Obviously, I was wrong. ZIRP roughly ended in 2022 to curb pandemic-induced inflation. Now that money is no longer free, tightening company budgets are triggering industry-wide layoffs, and the price of eggs and gas triggers a “vibescession” around the world. But you can still get a picture of ZIRP-era abundance in China, particularly as a tourist riding in 40 RMB DiDis, ordering food delivered by DJI drones, or on weekend vacations that cost less than a sneaker.
For outsiders looking into China, the idea that “Chinese manufacturing” is the new “zero interest rate policy” is particularly apt. “Why travel to China is WAY Cheaper Than You Think” reads a clickbait headline of a YouTube video; on the thumbnail of another, the words “ONLY $2” point towards a Luckin Coffee cup. In a video, Singaporean creator Cayydences parodies this sentiment: “EVERYTHING THERE IS SO CHEAP… CHINA HAS EVERYTHING… I LOVE CHINA,” he says. “THE DRONE THAT CARRIES THE FOOD… OH MY GOD ONLY CHINA HAS THAT.” Where I live in neighboring Hong Kong, branches of Xiao Noodles, HeyTea, and Pop Mart are flooding into local malls. By offering affordable, high-quality food, drinks, and toys en masse, these Chinese brands are comforting a city where consumer sentiment is in slow recovery.

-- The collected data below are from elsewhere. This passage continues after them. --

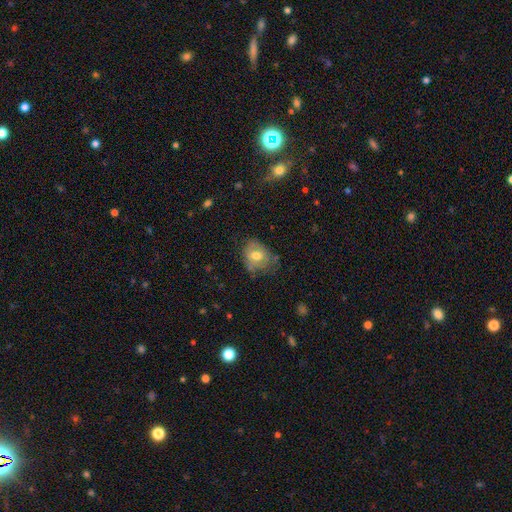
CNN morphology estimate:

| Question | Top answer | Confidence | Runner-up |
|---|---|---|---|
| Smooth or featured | smooth | 61% | featured or disk (31%) |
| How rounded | round | 52% | in between (47%) |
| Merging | none | 57% | minor disturbance (30%) |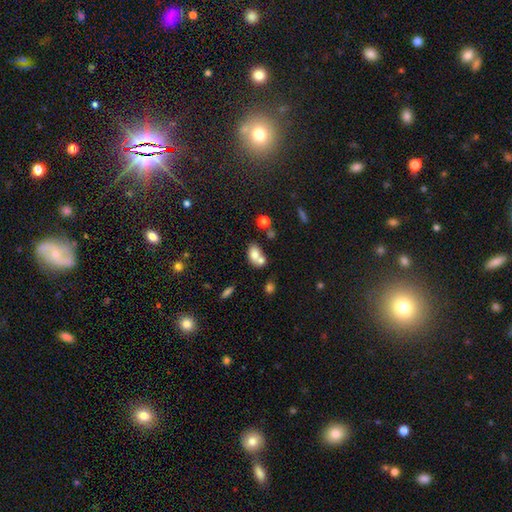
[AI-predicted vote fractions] smooth-or-featured: smooth: 73% | featured or disk: 17% | star or artifact: 10%
  how-rounded: in between: 77% | round: 22% | cigar-shaped: 2%
  merging: merger: 54% | none: 31% | minor disturbance: 10% | major disturbance: 4%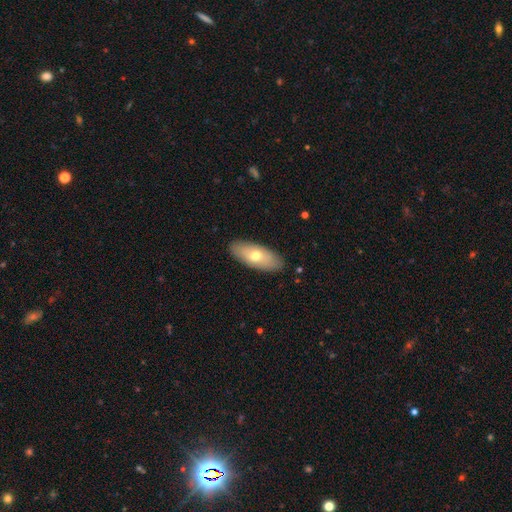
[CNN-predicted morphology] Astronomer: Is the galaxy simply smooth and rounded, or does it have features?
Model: smooth — 64%.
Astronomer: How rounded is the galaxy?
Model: in between — 81%.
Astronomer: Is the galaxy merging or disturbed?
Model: none — 88%.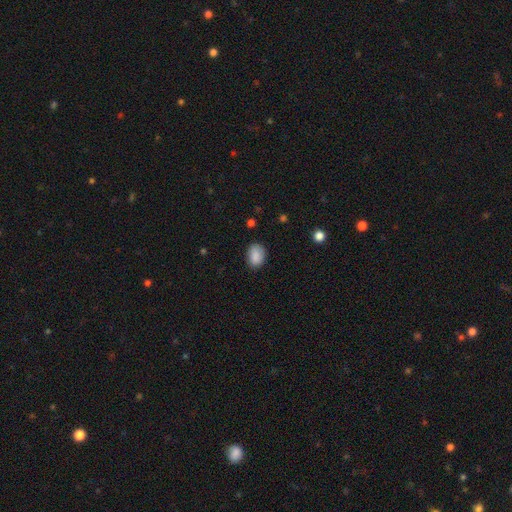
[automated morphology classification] Q: Smooth or featured?
A: smooth (88%); runner-up: star or artifact (8%)
Q: How rounded?
A: in between (77%); runner-up: round (22%)
Q: Merging?
A: none (82%); runner-up: minor disturbance (14%)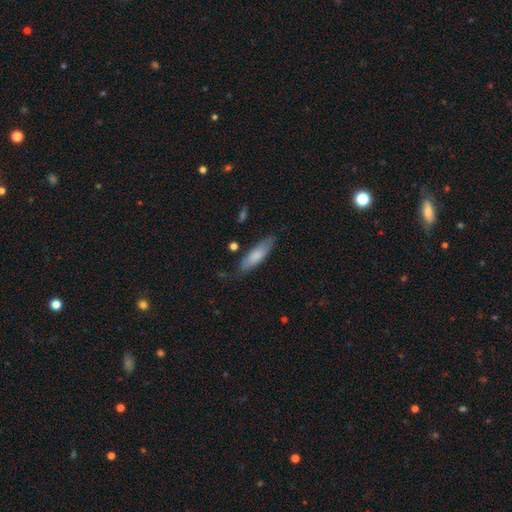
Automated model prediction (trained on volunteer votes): A smooth galaxy with no disk features (76%) that is cigar-shaped (58%).

Vote fractions:
- Smooth or featured? smooth: 76% / featured or disk: 18% / star or artifact: 6%
- How rounded? cigar-shaped: 58% / in between: 40% / round: 2%
- Merging? none: 79% / minor disturbance: 16% / major disturbance: 3% / merger: 2%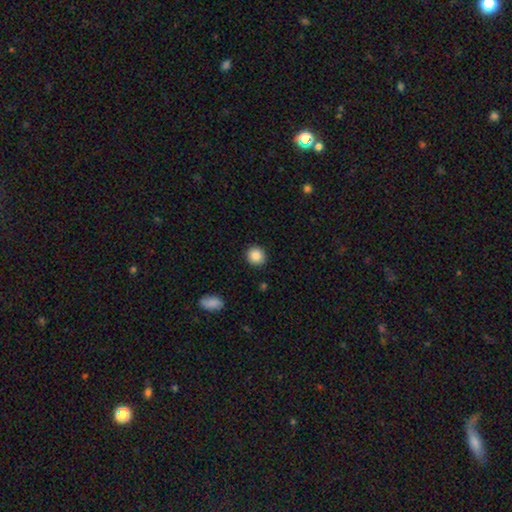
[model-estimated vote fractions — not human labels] Morphology: type=smooth (88%); roundness=round (89%); merging=none (90%).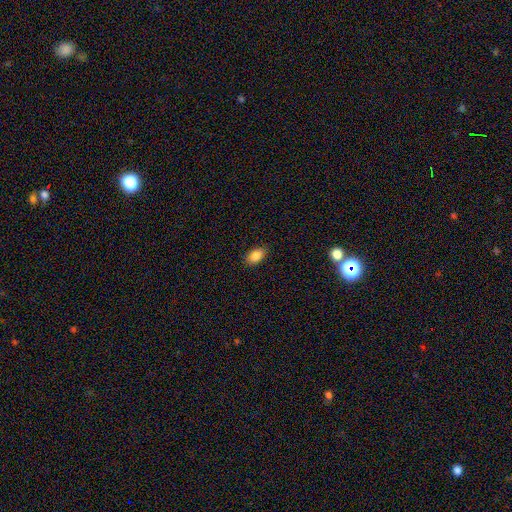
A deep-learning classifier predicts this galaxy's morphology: smooth-or-featured: smooth: 87% | star or artifact: 8% | featured or disk: 5%
  how-rounded: in between: 89% | round: 9% | cigar-shaped: 2%
  merging: none: 86% | minor disturbance: 11% | major disturbance: 2% | merger: 1%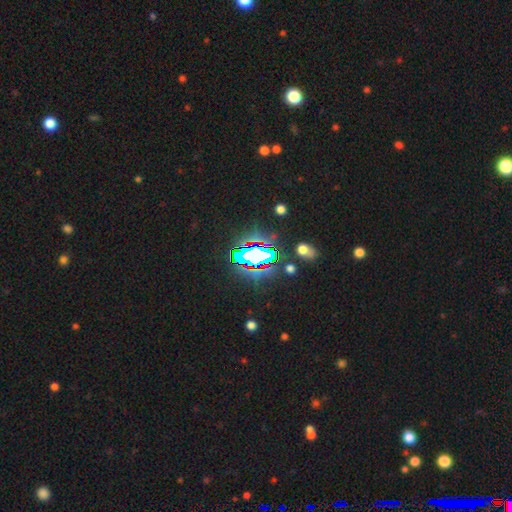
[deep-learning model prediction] This appears to be a star or artifact, not a galaxy (69%).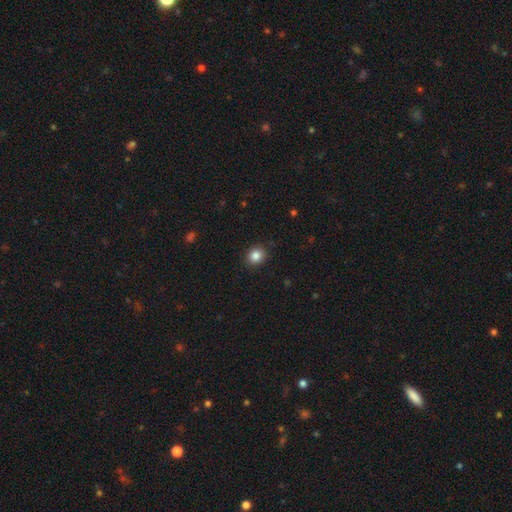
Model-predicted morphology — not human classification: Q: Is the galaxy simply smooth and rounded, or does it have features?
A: smooth — 85%.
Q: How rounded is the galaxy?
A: round — 68%.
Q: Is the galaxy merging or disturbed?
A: none — 89%.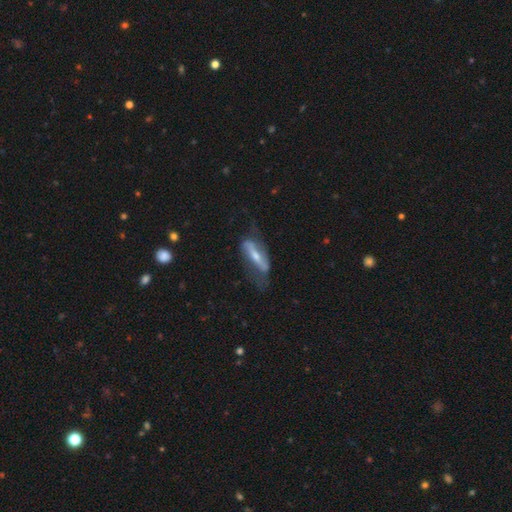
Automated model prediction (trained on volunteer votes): This is likely a featured or disk galaxy (68%). It is likely not viewed edge-on (66%). Merging: possibly none (53%).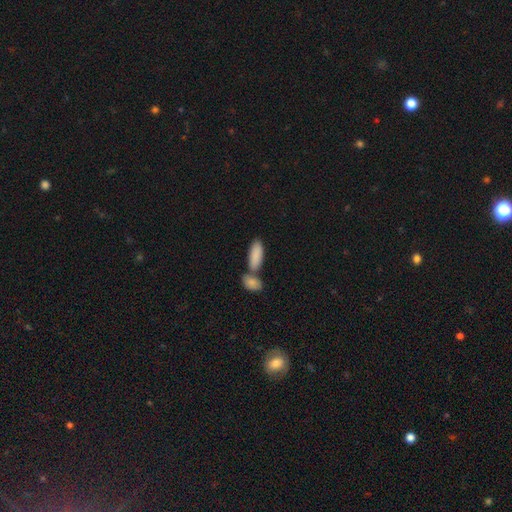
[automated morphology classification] smooth-or-featured: smooth: 88% | featured or disk: 7% | star or artifact: 6%
  how-rounded: in between: 80% | cigar-shaped: 18% | round: 2%
  merging: none: 48% | merger: 38% | minor disturbance: 10% | major disturbance: 3%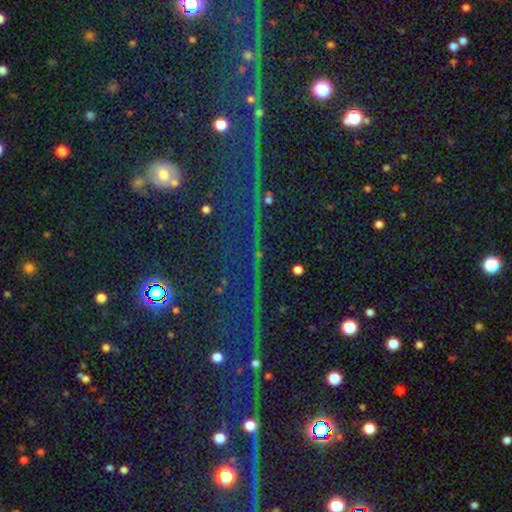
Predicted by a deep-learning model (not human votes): Smooth or featured? star or artifact (81%)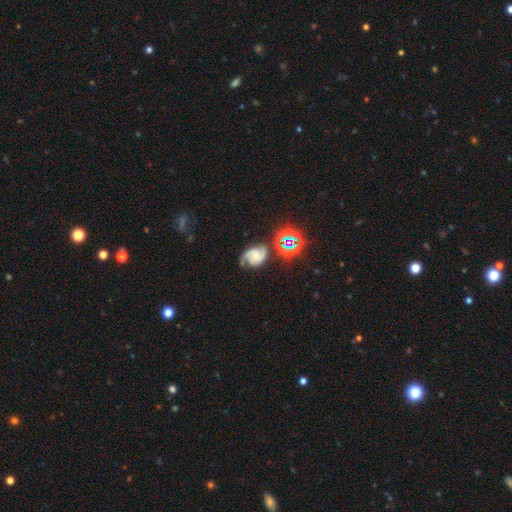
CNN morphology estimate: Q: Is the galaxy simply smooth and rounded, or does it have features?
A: featured or disk — 74%.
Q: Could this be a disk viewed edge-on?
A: no — 98%.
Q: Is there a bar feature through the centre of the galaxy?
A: no — 58%.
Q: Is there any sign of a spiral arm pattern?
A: yes — 96%.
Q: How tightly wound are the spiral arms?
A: medium — 50%.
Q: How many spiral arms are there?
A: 2 — 78%.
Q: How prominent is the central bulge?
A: small — 50%.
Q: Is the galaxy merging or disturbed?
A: none — 57%.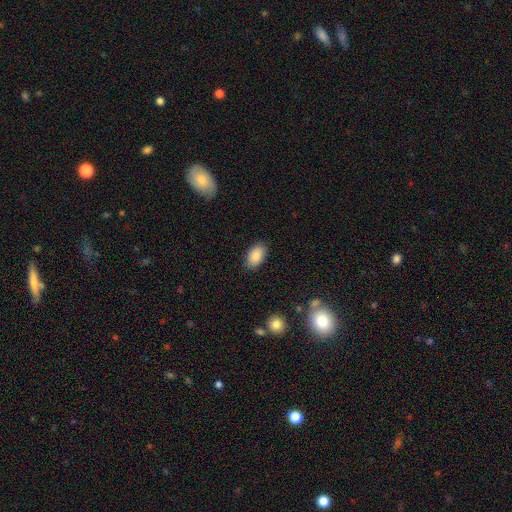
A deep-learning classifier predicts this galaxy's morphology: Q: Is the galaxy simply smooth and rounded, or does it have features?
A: smooth — 88%.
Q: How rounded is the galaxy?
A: in between — 92%.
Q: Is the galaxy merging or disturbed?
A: none — 85%.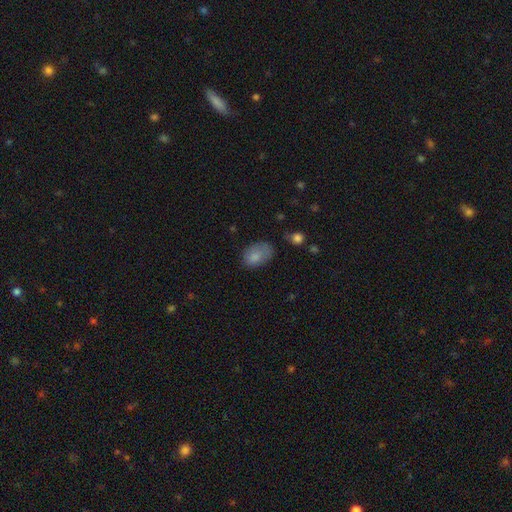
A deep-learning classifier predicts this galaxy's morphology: This is likely a smooth galaxy (79%). How rounded: clearly in between (87%). Merging: possibly none (48%).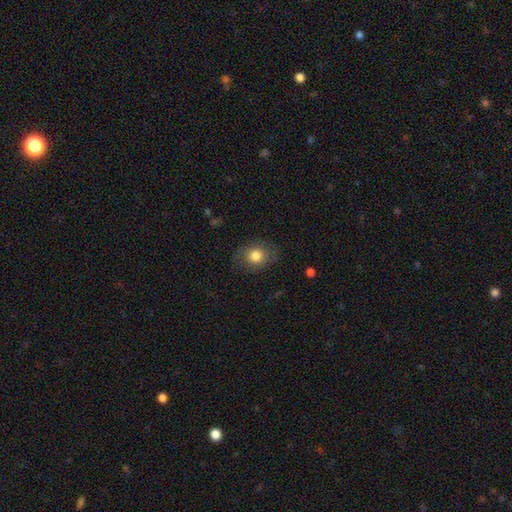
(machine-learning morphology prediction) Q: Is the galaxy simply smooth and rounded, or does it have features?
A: smooth — 79%.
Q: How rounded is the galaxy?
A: round — 56%.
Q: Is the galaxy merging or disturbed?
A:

Just as the United States accumulated trillions in debt during ZIRP, China’s current surplus of cheap, high-quality goods is fueled by a similar mountain of credit. The nation’s total social financing—an official metric used by the People’s Bank of China to measure debt—continues to increase at a greater rate than GDP. I’m not qualified to predict how this will pan out, but it’s not clear how long these cheap prices will last for consumers coming from outside the country’s borders. On the weekend of our trip, the exchange rate had shifted in favor of the RMB. A year ago, the U.S. dollar was valued at 7.2 RMB; today, it is worth 6.77. Our Hong Kong dollars—pegged to the American currency—were worth less, and we were paying more out of pocket.
But in the meantime, we enjoy what Chinese manufacturing has to offer.
Just before we bounce at four o’clock, Carl* has the violent urge to start doing a bottle flip. Wendy copies him and fails. We finally leave after noticing the thinner crowd and that a different DJ is on the decks. On our way out, I catch a glimpse of the sign at the entrance: “票止阴阳怪气 / PROHIBIT YYGQ.” Directly, the phrase means that a bitchy passive-aggressiveness is unwelcome at the club. I may be wrong, but I imagine a *very distant* and much less literal translation could recall a ZIRP-era maxim that I grew up with, apt for the Shenzhen nightclub’s bubbly optimism and faith in miracles: good vibes only.